Ces remarques sont faites sans compter l'effet que peut avoir l'abonnement institutionnel pour la version en ligne sur l'abonnement individuel. L'accès aux revues qui est donné par l'abonnement institutionnel souffre de moins en moins de restrictions : avec le service proxy, nul n'est besoin de consulter une revue depuis le campus, par exemple. En ce sens, on peut se demander s'il y aura une forte demande pour l'abonnement individuel en ligne ; l'abonnement individuel se concentrera peut-être sur la version imprimée pour ceux et celles qui n'auraient vraiment pas accès à la version électronique par le biais des bibliothèques, notamment. Il y aura certainement glissement du nombre d'abonnés individuels, pour ne pas dire une contraction. Dans cette mesure, il y a lieu de s'interroger sur l'utilité de mettre en place un système de filtrage de la version électronique pour les individus. En d'autres termes, les abonnements individuels ne devraient-ils pas être prévus que pour la version imprimée ?
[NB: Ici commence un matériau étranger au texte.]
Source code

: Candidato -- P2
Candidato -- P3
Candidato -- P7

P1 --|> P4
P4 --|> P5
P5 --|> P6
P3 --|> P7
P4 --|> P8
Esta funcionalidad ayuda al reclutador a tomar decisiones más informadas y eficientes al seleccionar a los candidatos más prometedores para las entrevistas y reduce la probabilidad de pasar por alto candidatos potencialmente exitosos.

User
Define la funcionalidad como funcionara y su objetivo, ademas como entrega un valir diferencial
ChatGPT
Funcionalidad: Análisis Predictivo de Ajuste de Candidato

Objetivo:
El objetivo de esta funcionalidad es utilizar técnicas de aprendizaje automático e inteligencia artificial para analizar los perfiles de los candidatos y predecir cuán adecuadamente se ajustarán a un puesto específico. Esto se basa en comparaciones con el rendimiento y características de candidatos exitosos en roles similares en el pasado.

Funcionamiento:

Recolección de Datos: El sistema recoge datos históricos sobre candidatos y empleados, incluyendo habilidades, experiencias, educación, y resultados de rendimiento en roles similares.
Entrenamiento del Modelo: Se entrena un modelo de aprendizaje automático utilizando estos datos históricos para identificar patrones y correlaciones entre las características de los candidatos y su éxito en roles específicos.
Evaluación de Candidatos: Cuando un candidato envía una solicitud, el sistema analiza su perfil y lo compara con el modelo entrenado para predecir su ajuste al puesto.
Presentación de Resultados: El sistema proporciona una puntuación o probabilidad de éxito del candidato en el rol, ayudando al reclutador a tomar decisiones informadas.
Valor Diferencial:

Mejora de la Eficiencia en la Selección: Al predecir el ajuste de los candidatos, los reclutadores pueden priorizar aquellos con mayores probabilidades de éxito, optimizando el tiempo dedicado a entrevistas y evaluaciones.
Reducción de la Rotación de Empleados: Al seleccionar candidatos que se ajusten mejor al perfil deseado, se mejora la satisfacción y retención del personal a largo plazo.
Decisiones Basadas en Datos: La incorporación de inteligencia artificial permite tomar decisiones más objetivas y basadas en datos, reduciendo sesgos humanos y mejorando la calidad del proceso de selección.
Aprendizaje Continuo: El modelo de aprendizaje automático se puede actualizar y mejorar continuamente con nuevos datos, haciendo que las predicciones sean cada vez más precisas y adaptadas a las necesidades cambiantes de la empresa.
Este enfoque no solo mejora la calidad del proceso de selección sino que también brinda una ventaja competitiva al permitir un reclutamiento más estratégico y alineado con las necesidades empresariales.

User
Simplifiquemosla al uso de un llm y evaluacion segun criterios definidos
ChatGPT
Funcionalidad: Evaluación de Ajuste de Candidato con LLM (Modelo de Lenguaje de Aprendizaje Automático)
Le portail se concentre sur les abonnements institutionnels
Les remarques précédentes supportent cette hypothèse voulant que le portail pratique l'accès filtré sous le mode de l'abonnement institutionnel. Cette formule est assez répandue : elle est d'une grande simplicité pour l'utilisateur, elle répond bien aux consultations ponctuelles d'un grand nombre de revues que font les chercheurs - consultations qui ne justifient pas des abonnements à chaque fois ou qui imposeraient des transactions à l'article -, elle est assez simple à mettre en place, sur les plans technique et organisationnel, et elle correspond de plus en plus aux usages dans les milieux de la recherche. Après la gratuité, c'est la formule qui favorise le plus la consultation des documents en ligne. Les individus se verraient dans la position de s'abonner à la version imprimée, en communiquant avec la revue ou avec son agence, ou de faire pression, au besoin, pour que leur institution souscrive un abonnement au moins pour la version électronique (et/ou papier).
Dans ce cas de figure, la gestion des abonnements ne serait pas intégrée, puisque partagée et par le portail et par chacune des revues. Cela suppose l'usage de deux banques de données différentes, et une double comptabilité pour les revues, surtout pour suivre la progression de leurs divers types d'abonnements et de leurs revenus. La situation se complique surtout au moment de produire des rapports - et ils sont nombreux -, à commencer par ceux qu'exigent les organismes subventionnaires.